**BRIEF:** Set down every record below exactly as it stands, minus the pictures.

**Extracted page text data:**
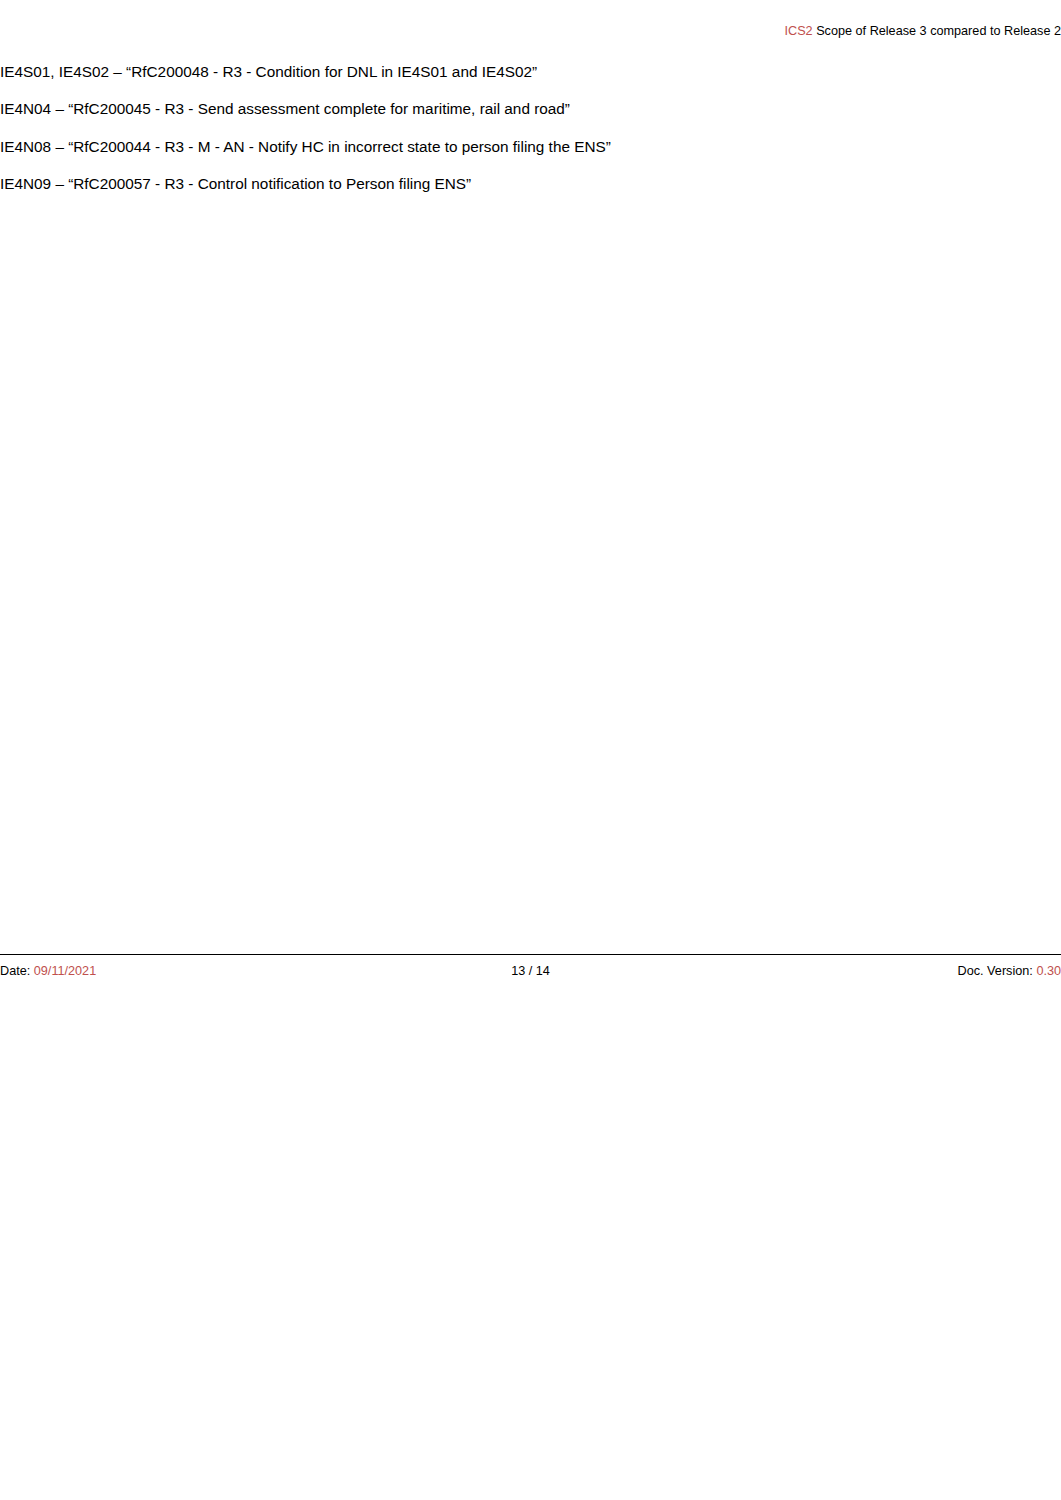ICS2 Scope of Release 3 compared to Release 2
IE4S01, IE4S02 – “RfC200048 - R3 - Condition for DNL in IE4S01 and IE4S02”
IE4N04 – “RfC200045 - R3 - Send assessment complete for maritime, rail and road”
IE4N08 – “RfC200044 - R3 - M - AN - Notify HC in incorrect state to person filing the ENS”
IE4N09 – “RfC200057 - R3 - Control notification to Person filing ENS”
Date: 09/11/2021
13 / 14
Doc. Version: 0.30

**YOUR SOLUTION:**
ICS2 Scope of Release 3 compared to Release 2
IE4S01, IE4S02 – “RfC200048 - R3 - Condition for DNL in IE4S01 and IE4S02”
IE4N04 – “RfC200045 - R3 - Send assessment complete for maritime, rail and road”
IE4N08 – “RfC200044 - R3 - M - AN - Notify HC in incorrect state to person filing the ENS”
IE4N09 – “RfC200057 - R3 - Control notification to Person filing ENS”
Date: 09/11/2021
13 / 14
Doc. Version: 0.30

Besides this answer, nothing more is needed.